ASU design students travel to New York City

Nearly a dozen 20-somethings walk quickly with luggage rolling in suit and eyes glued to the skyline above. The dirty, uneven sidewalks pose as an obstacle as we try and prevent our large suitcases from getting caught and risk falling behind the pack. The smell of raw seafood is in the air as we make our way into the depths of Chinatown. We swiftly pass the bodegas being stacked with fresh meat and produce for the Sunday morning shoppers. Finally, we get to the hotel. Within five minutes, we drop off our bags, freshened up and head out the door to seize our first day of adventure.

We are the Graphic Design Student Association at Arizona State University’s Herberger Institute for Design and the Arts. Every year the GDSA committee chooses a city and plans a week full of visits to design firms and studios to help students make connections and learn more about the possible careers in graphic design. We had a month-long USEED campaign to raise money for the hotel expenses and studio visits.

In the weeks approaching the trip, my friends and I couldn’t contain our excitement. We tried making plans on where to go and what to do — luckily we had a tour guide in Willow Greene (SPM’s lead photographer) who lived in Manhattan last summer and knew of the coolest places to hang out, eat and photograph. She led us through the streets and underground subway systems, making our experience truly authentic.

Our first stop was breakfast in Tribeca at Two Hands Cafe. If Free People had a coffee shop, it would be this one. Colorful artwork hung on the white-washed brick walls and between the strings of light, clumps of cotton were dangling from the ceiling as beautifully crafted clouds.

When our strikingly-attractive Australian waiter brought us our avocado toast and coffee, I couldn’t tell if it was the food or his face, but I was in love. We definitely started the trip on a high note.

After our meal, we walked around what felt like the entire borough of Manhattan — we went past NYU, stopped by Washington Square Garden and took in the bustle of the city. I remember thinking New York was one of the few places that I could walk aimlessly around all day long.

We made it a priority to find the best place to eat wherever we ended up. Every meal had its own unique experience, but there’s one meal in particular that I’ll never forget. On our second night, we went to a local Indian restaurant, Panna II, on First Avenue.

Right next to Panna II is another Indian restaurant, and outside of both these seemingly-identical places are two men yelling in heavy accents for you to choose their restaurant and not the other’s. The intensity of this “restaurant battle” is amusing, and it almost makes you afraid to choose.

Once you make your selection and walk through the door, you enter a cramped narrow dining area that has a red glow from the birthday decorations and christmas lights that cover every square inch of the room. It’s past 10 p.m. on a Monday, and it’s packed, but we find a table for the seven of us in the back.

The meal consisted of delicious, exotic food, laughter and a surprise verse of “Happy Birthday” with free mango ice cream. It wasn’t any of our birthdays.

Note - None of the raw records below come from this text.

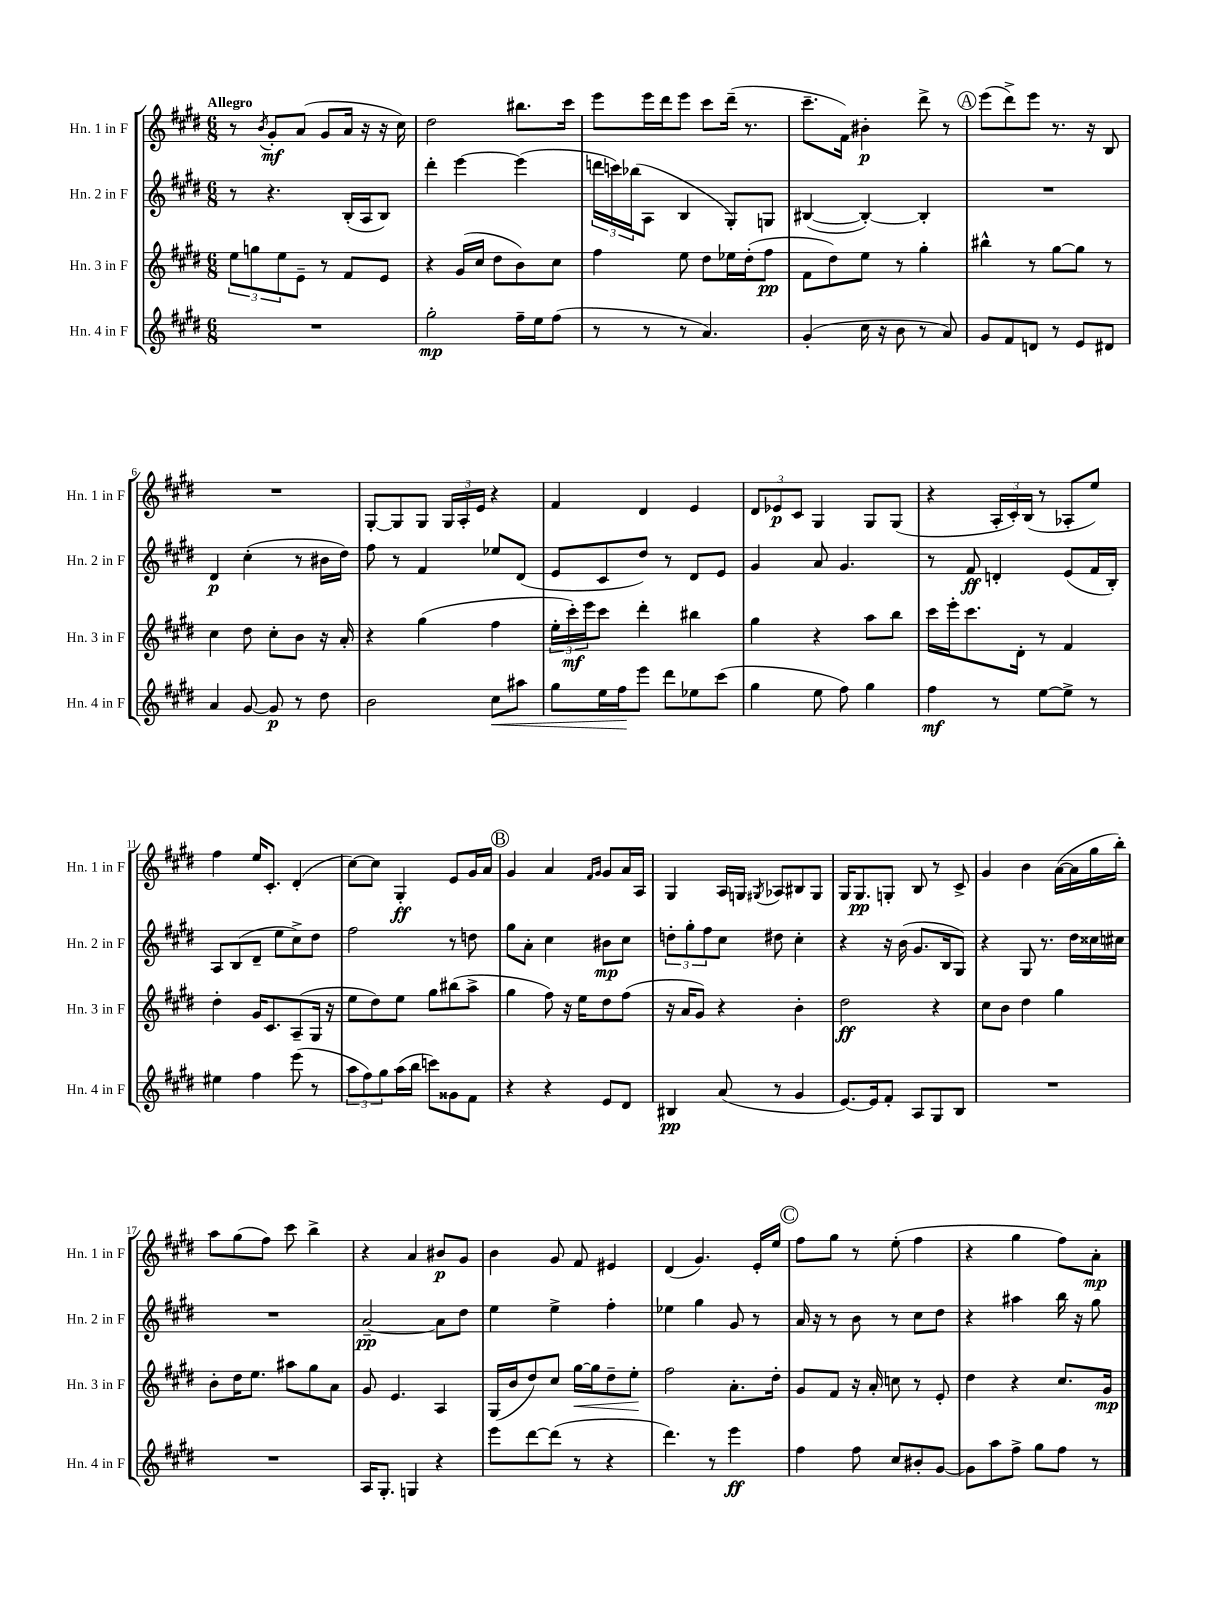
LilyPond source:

<<
\new StaffGroup <<
\new Staff = "s0" \with { instrumentName = "Hn. 1 in F" shortInstrumentName = "Hn. 1 in F" } {
    \clef treble \key e \major \numericTimeSignature \time 6/8 \tempo "Allegro"
    r8 \acciaccatura { b'8 } gis'8-.\mf a'8( gis'8 a'16 r16 r16 cis''16) |
    dis''2 bis''8. cis'''16 |
    e'''8 e'''16 dis'''16 e'''8 cis'''8 dis'''16--( r8. |
    cis'''8.-- fis'16) bis'4-.\p dis'''8-> r8 |
    \mark \markup { \circle "A" } e'''8( dis'''8->) e'''8 r8. r16 b8 |
    R2. |
    gis8~-. gis8 gis8 \tuplet 3/2 { gis16 a16-. e'16 } r4 |
    fis'4 dis'4 e'4 |
    \tuplet 3/2 { dis'8 ees'8\p cis'8 } gis4 gis8 gis8( |
    r4 \tuplet 3/2 { a16-. cis'16-.) b16( } r8 aes8-. e''8) |
    fis''4 e''16 cis'8.-. dis'4-.( |
    cis''8~) cis''8 gis4-.\ff e'8 gis'16 a'16 |
    \mark \markup { \circle "B" } gis'4 a'4 \grace { fis'16 gis'16 } gis'8 a'16 a16 |
    gis4 a16 g16 \acciaccatura { gis8 } aes8 bis8 gis8 |
    gis16 gis8.\pp g8-. b8 r8 cis'8-> |
    gis'4 b'4 a'16~( a'16 gis''16 b''16-.) |
    a''8 gis''8( fis''8) cis'''8 b''4-> |
    r4 a'4 bis'8\p gis'8 |
    b'4 gis'8 fis'8 eis'4 |
    dis'4( gis'4.) e'16-. e''16 |
    \mark \markup { \circle "C" } fis''8 gis''8 r8 e''8-.( fis''4 |
    r4 gis''4 fis''8) a'8-.\mp \bar "|." |
}
\new Staff = "s1" \with { instrumentName = "Hn. 2 in F" shortInstrumentName = "Hn. 2 in F" } {
    \clef treble \key e \major \numericTimeSignature \time 6/8
    r8 r4. b16-.( a16 b8) |
    dis'''4-. e'''4~ e'''4( |
    \tuplet 3/2 { d'''16 c'''16) bes''16( } a8 b4 gis8-.) g8 |
    bis4~( bis4~-.) bis4-. |
    \mark \markup { \circle "A" } R2. |
    dis'4\p cis''4-.( r8 bis'16 dis''16) |
    fis''8 r8 fis'4 ees''8 dis'8( |
    e'8 cis'8 dis''8) r8 dis'8 e'8 |
    gis'4 a'8 gis'4. |
    r8 fis'8\ff d'4-. e'8( fis'16 b16-.) |
    a8 b8( dis'8-- e''8 cis''8->) dis''8 |
    fis''2 r8 d''8 |
    \mark \markup { \circle "B" } gis''8 a'8-. cis''4 bis'8\mp cis''8 |
    \tuplet 3/2 { d''8-. gis''8-. fis''8 } cis''8 dis''8 cis''4-. |
    r4 r16 b'16( gis'8. b16 gis8) |
    r4 gis8 r8. dis''16 cisis''16 cis''16 |
    R2. |
    a'2~--\pp a'8 dis''8 |
    e''4 e''4-> fis''4-. |
    ees''4 gis''4 gis'8 r8 |
    \mark \markup { \circle "C" } a'16 r16 r8 b'8 r8 cis''8 dis''8 |
    r4 ais''4 b''16 r16 gis''8 \bar "|." |
}
\new Staff = "s2" \with { instrumentName = "Hn. 3 in F" shortInstrumentName = "Hn. 3 in F" } {
    \clef treble \key e \major \numericTimeSignature \time 6/8
    \tuplet 3/2 { e''8 g''8 e''8 } e'8-- r8 fis'8 e'8 |
    r4 gis'16( cis''16 dis''8 b'8) cis''8 |
    fis''4 e''8 dis''8 ees''16 dis''16-.( fis''8\pp |
    fis'8 dis''8) e''8 r8 gis''4-. |
    \mark \markup { \circle "A" } bis''4-^ r8 gis''8~ gis''8 r8 |
    cis''4 dis''8 cis''8-. b'8 r16 a'16-. |
    r4 gis''4( fis''4 |
    \tuplet 3/2 { e''16-. cis'''16-.\mf) e'''16 } cis'''8 dis'''4-. bis''4 |
    gis''4 r4 a''8 b''8 |
    cis'''16 e'''16-. cis'''8. dis'16-. r8 fis'4 |
    dis''4-. gis'16 cis'8. a8--( gis16 r16 |
    e''8 dis''8) e''8 gis''8 bis''8( a''8-> |
    \mark \markup { \circle "B" } gis''4 fis''8) r16 e''16 dis''8 fis''8( |
    r16 a'16 gis'8) r4 b'4-. |
    dis''2\ff r4 |
    cis''8 b'8 dis''4 gis''4 |
    b'8-. dis''16 e''8. ais''8 gis''8 a'8 |
    gis'8 e'4. a4 |
    gis16( b'16 dis''8) cis''8 gis''16~\< gis''16 dis''8-- e''8-.\! |
    fis''2 a'8.-. dis''16-. |
    \mark \markup { \circle "C" } gis'8 fis'8 r16 a'16-. c''8 r8 e'8-. |
    dis''4 r4 cis''8. gis'16\mp \bar "|." |
}
\new Staff = "s3" \with { instrumentName = "Hn. 4 in F" shortInstrumentName = "Hn. 4 in F" } {
    \clef treble \key e \major \numericTimeSignature \time 6/8
    R2. |
    gis''2-.\mp fis''16-- e''16 fis''8( |
    r8 r8 r8 a'4.) |
    gis'4-.( cis''16 r16 b'8 r8 a'8) |
    \mark \markup { \circle "A" } gis'8 fis'8 d'8 r8 e'8 dis'8 |
    a'4 gis'8~ gis'8\p r8 dis''8 |
    b'2 cis''8\< ais''8 |
    gis''8 e''16 fis''16\! e'''8 dis'''8 ees''8 cis'''8( |
    gis''4 e''8 fis''8) gis''4 |
    fis''4\mf r8 e''8~ e''8-> r8 |
    eis''4 fis''4 e'''8( r8 |
    \tuplet 3/2 { a''8 fis''8) gis''8 } a''16( b''16 c'''8) gisis'8 fis'8 |
    \mark \markup { \circle "B" } r4 r4 e'8 dis'8 |
    bis4\pp a'8( r8 gis'4 |
    e'8.~) e'16 fis'8-. a8 gis8 b8 |
    R2. |
    R2. |
    a16 gis8.-. g4 r4 |
    e'''8 dis'''8~ dis'''8( r8 r4 |
    dis'''4.) r8 e'''4\ff |
    \mark \markup { \circle "C" } fis''4 fis''8 cis''8 bis'8-. gis'8~ |
    gis'8 a''8 fis''8-> gis''8 fis''8 r8 \bar "|." |
}
>>
>>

We continued our adventure at Washington Square Park where we ended up playing in a children’s jungle gym, hysterically laughing and goofing off. We were convinced the Indian food made us crazy.

Along with our food expeditions, we had a blast visiting the studios in New York. We met with art directors and designers, saw their work and heard their stories. One particular studio caught my attention: Rivington Design House on Kenmare Street in SoHo.

The creative director, Brion Isaacs, never finished college but his connections made from deejaying in the city helped him earn his start in the field. Now, less than 10 years later, he has a boutique studio with a ground floor art gallery that his dog, Hazelnut, wanders around aimlessly. Hearing his stories, seeing his work and being in his space sparked my imagination about the possibilities of my future in design.

The last studio we visited was Hugo & Marie in Brooklyn. This studio was a bit larger in size, and their space had the most beautiful aesthetic and creative atmosphere.

In 2008, Hugo & Marie started as just a team of husband and wife and now the agency is filled with artists and designers. They have collaborated with well-known clients such as Rihanna, American Ballet Theatre, Google Inc., Visa Inc., Nike Inc., Dolce & Gabbana, Converse, MTV, Capitol Records and more.

When we left the studio tour, we all felt starstruck to say the least.

Everyone that talked to us was so stylish and suave with their words and movements. We all wanted to be the new intern for the next six months.

Everything about New York felt special — exploring the busy streets, taking late-night trips on the subway, experiencing the environment of designers and making memories with amazing friends.

Although it was just a week, I felt like, in a sense, it was one long moment. One moment of pure happiness to be in the best city in the world with the best people.

On our flight home, we all felt a sort of emptiness, like we shouldn't have left. Still after, we talk about the trip and how nothing can compare to the city. We all caught the bug and now our plans after college are clear: we’re becoming New Yorkers.